When diners peeled themselves away from their plates to consider talk show host Bill O’Reilly’s disparaging and seemingly racist remarks about their favorite spot in Harlem, their reactions were a mixture of disdain and bemusement.
O’Reilly, host of a popular talk show on Fox News, told a radio audience on his syndicated show last week that he “couldn’t get over the fact” that there was “no difference” between Sylvia’s and any other New York restaurant.
“I mean it’s exactly the same, even though it’s run by blacks, primarily black patronship,” O’Reilly said. Later he added, “There wasn’t one person in Sylvia’s screaming, ‘M-Fer, I want more iced tea.’
Todd Murray, 43, of the Bronx was hardly surprised.
“It’s typical Bill O’Reilly. It’s a shame, but there are people still walking around with those kinds of attitudes. Everybody talks about how far we’ve come but we still have a long ways to go.”
Treness Woods-Black, the third-generation owner of Sylvia’s, on Lenox and 126th Street, said she found O’Reilly’s comments deeply offensive.
“Sylvia’s is a black-owned establishment that serves great food and is a neighborhood institution,” she said. “If Bill O’Reilly didn’t know that before, he knows it now.”
O’Reilly’s comments were posted online by the watchdog group Media Matters for America, but the host of the “O’Reilly Factor” protested that they were taken out of context.
“Media Matters has labeled me anti-black, anti-Hispanic, homophobic, and anti-Semetic,” he said on his show Tuesday night. “I’m sure I’ll be a member of the Manson family shortly.”

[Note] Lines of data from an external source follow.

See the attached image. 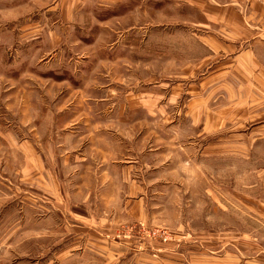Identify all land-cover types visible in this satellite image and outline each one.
I'll return each mask as SVG.
<instances>
[{
  "label": "rangeland",
  "instance_id": "obj_1",
  "mask_svg": "<svg viewBox=\"0 0 264 264\" xmlns=\"http://www.w3.org/2000/svg\"><path fill=\"white\" fill-rule=\"evenodd\" d=\"M100 1L0 0V264H264V86Z\"/></svg>",
  "mask_w": 264,
  "mask_h": 264
},
{
  "label": "crops",
  "instance_id": "obj_2",
  "mask_svg": "<svg viewBox=\"0 0 264 264\" xmlns=\"http://www.w3.org/2000/svg\"><path fill=\"white\" fill-rule=\"evenodd\" d=\"M122 3L123 0H115L99 5H104L107 12L108 9L115 11L112 7ZM162 3L197 15L192 21L197 31L191 39L199 51L206 52L204 59L227 60L228 65L221 68L226 75L236 68L245 82L264 86V0H163ZM31 150L34 161L44 165L38 150ZM38 158L41 159L37 162ZM35 171L40 173L37 166Z\"/></svg>",
  "mask_w": 264,
  "mask_h": 264
}]
</instances>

Paul Waldman, a senior fellow at Media Matters, told the “Today” show: “If Bill O’Reilly got caught robbing a bank he would say it was taken out of context.”
When making the controversial comments, O’Reilly was referring to a trip earlier this month to Sylvia’s with the Rev. Al Sharpton to thank the civil rights leader for appearing on his television show.
On the same broadcast in which he made the controversial comments about the famed Harlem eatery, he also said, “I think black Americans are starting to think more and more for themselves. They are getting away from the Sharptons and the [the Rev. Jesse] Jacksons.”
Sharpton was a guest on the TV show Wednesday night and said that he had not heard O’Reilly’s comments, but added, “You and I have gone to dinner before in Harlem and I never heard you say anything offensive.”
The real question, however, is whether or not O’Reilly will overcome the backlash that has followed or if he will fall by the same wayside as Don Imus and Jimmy “The Greek” Snyder, other broadcasters who made disparaging comments on air and ultimately had to resign.
“It’s hard to say,” said Larry Smith, the president for the Institute of Crisis Management, a consulting firm. “Certainly, if a presidential candidate or a CEO said something like this they would be beyond burnt toast.”
Smith expressed dismay when told that O’Reilly had Sharpton on the show Wednesday night and was scheduled to have Jackson on tonight.
“It sounds like they are trying to milk it for ratings,” he said. “It makes it hard to feel sorry for him.”
At Sylvia’s though, the focus was still on the food.
“It’s an expected comment from someone like that,” shrugged Cortney Daniels, 27, on her way in for a plate of black-eyed peas. “You can’t change the way people think.”
She had moved to the city eight days ago, and this was already her second trip to Sylvia’s.